# [REQUIREMENTS]
Write the next part of the article below about Slovak pair skater Oľga Beständigová, starting after its last sentence.

Oľga Beständigová (born 2 May 1979) is a Slovak former competitive pair skater. With her brother, Jozef Beständig, she won nine senior international medals and eight Slovak national titles. They competed at the 2002 Winter Olympics, five World Championships, and seven European Championships, placing as high as 7th (2001 Europeans).

Beständigová competed with her boyfriend İlhan Mansız for Turkey from 2013 to 2015.

Career

Partnership with Beständig 
Beständigová competed for Slovakia with her brother, Jozef Beständig. Their first ISU Championship was the 1997 Europeans in Paris; they finished last (17th). The following season, they placed 12th at the 1998 Europeans in Milan and 18th at the 1998 Worlds in Minneapolis.

Beständigová/Beständig achieved their highest ISU Championship result, 7th, at the 2001 Europeans in Bratislava. They would go on to qualify for the 2002 Winter Olympics in Salt Lake City, Utah, where they finished 17th.

Beständigová retired from competition following the 2001–02 season but returned to compete with her brother again for the 2004–05 season. The pair placed 8th at the 2005 European Championships in Turin and 15th at the 2005 World Championships in Moscow. They then ended their partnership.

# [PROVIDED DATA]
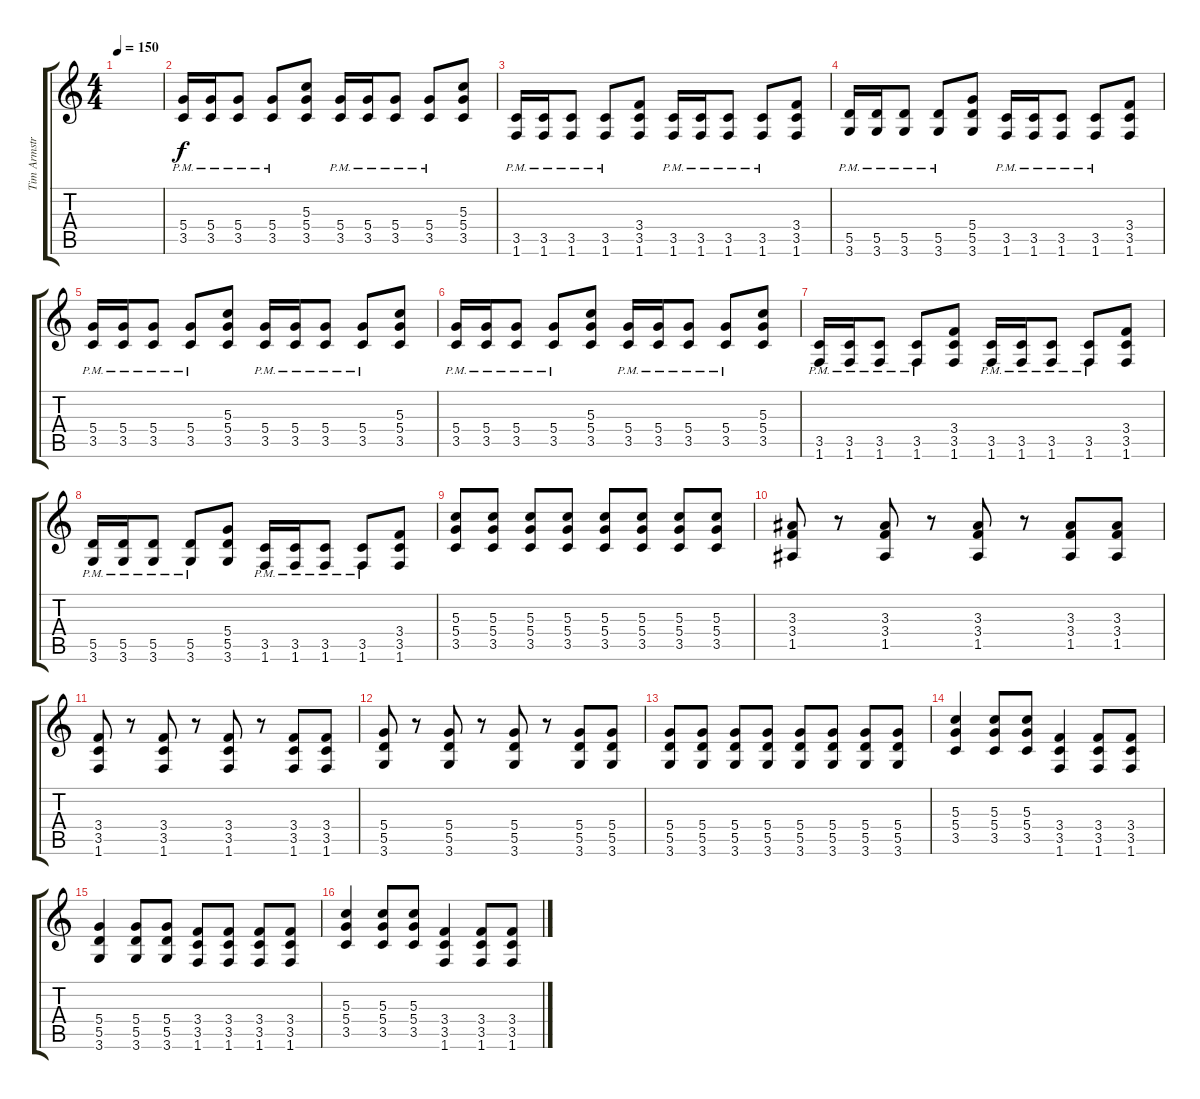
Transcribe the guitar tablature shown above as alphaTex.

# [TASK RESULT]
Later career 
Beständigová competed briefly with Vladimir Futáš in 2005 and then decided to perform in ice shows. She participated in the Turkish show Buzda Dans in the winters of 2006–07 and 2007–08. She won the second edition of the show with her partner, İlhan Mansız. In 2010, Beständigová and Mansız began training in an attempt to qualify for the pairs' event at the 2014 Winter Olympics. They initially trained in Oberstdorf and Garmisch with coaches Alexander König and Stefan Zins, and later with Doug Ladret, Don Baldwin, and Tiffany Vise in Scottsdale, Arizona. Beständigová/Mansız made their competitive debut together at the 2013 Nebelhorn Trophy, which was also the final qualifying opportunity for the Olympics. It was Beständigová's first international competition in eight years. The pair finished 19th and last in the pairs event, ending their hope of skating at the Olympic Games. Their partnership ended in 2015.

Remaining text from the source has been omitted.